Dubai imports 85 percent of its food from beyond its borders, and much of that comes from Ethiopia, according to Informa Middle East.
The Dubai Chamber of Commerce and Industry's Ethiopian International Office-organized roundtable in June was attended by Abdul Razak Mohammed Hadi, UAE's ambassador to Kenya, and Omar Khan, director of International Offices at the Dubai Chamber.
In an interview with the Gulf News Journal last week, Khan expounded on the prospects for trade between the UAE and East African nations.
“Dubai Chamber considers Africa, particularly East Africa, to be an important trading partner.” Khan said. “Dubai’s 2015 non-oil revenue with the members of the East African community was almost $3.5 billion, a nearly 10 percent increase from 2014. We want to sustain and encourage this growth.”
Khan said that with a rapidly growing population, the UAE stands to gain by enhancing trade partnerships with other nations. The UAE, he said, will need an increasing supply of fresh food, especially in the Dubai area.
Khan cited forecasts expecting food sales to increase by nearly 30 percent by 2019, and the retail value of packaged food sales to rise from approximately $4.4 billion in 2015 to approximately $6.3 billion by 2019.
“Dubai Chamber seeks to promote bilateral ties and work with suppliers in Africa to break down barriers to trade in order to facilitate increased business and enable Dubai businesses to leverage opportunities in Africa and enable African companies to expand into Dubai," Khan said.
The initiative with Ethiopia, Khan said, is only part of a broader project to increase regional trade.

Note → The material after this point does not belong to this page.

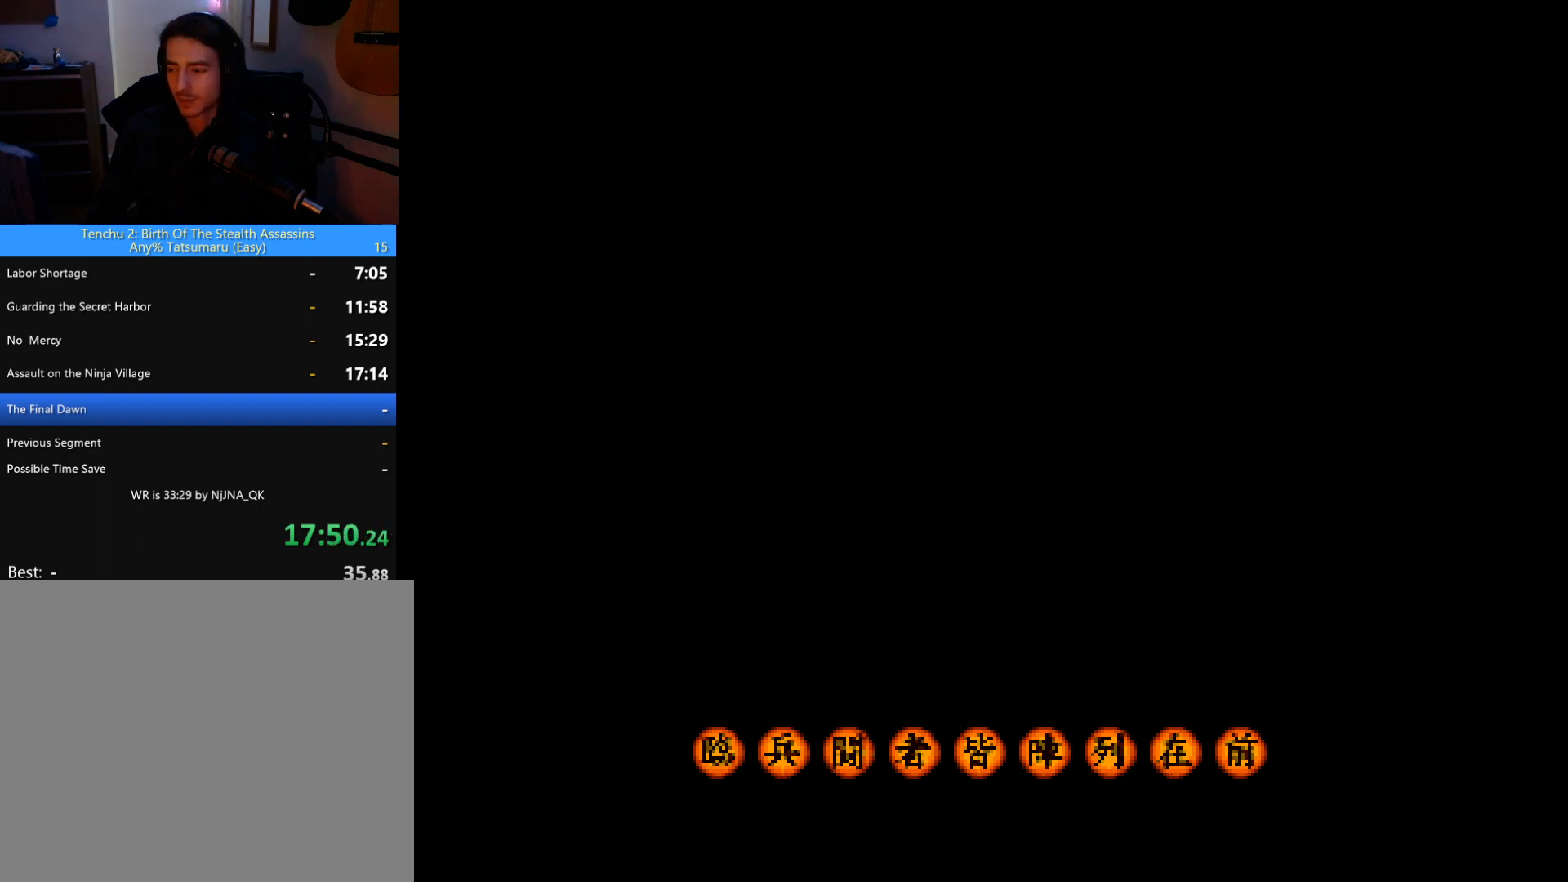
{"buttons": ["DPAD_UP"], "left_stick": "center", "button_events": []}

Citing three satellite offices existing in Addis Ababa, Accra and Maputo, Khan said Dubai is also planning to open a forth office in Nairobi.
“Having localized offices on the ground enables us to be closer to the regional African business communities, and thus offer better business opportunities to our member network.” Khan said. “These satellite offices organize events across a variety of industries, whenever relevant opportunities arise. Earlier in June, we organized a roundtable on halal cosmetic certification in Ghana, which is a major producer of shea and cocoa butters. The roundtable presented information on the criteria needed to certify products as halal, and highlighted Dubai’s position as a center for Islamic business.”
Khan said many more Africa-focused events are planned, from conferences and trade missions to another Africa Global Business Forum, which will take place next year in Dubai and bring together key representatives from the private and public sectors across a variety of industries to share knowledge and experience and to collaborate to boost trade.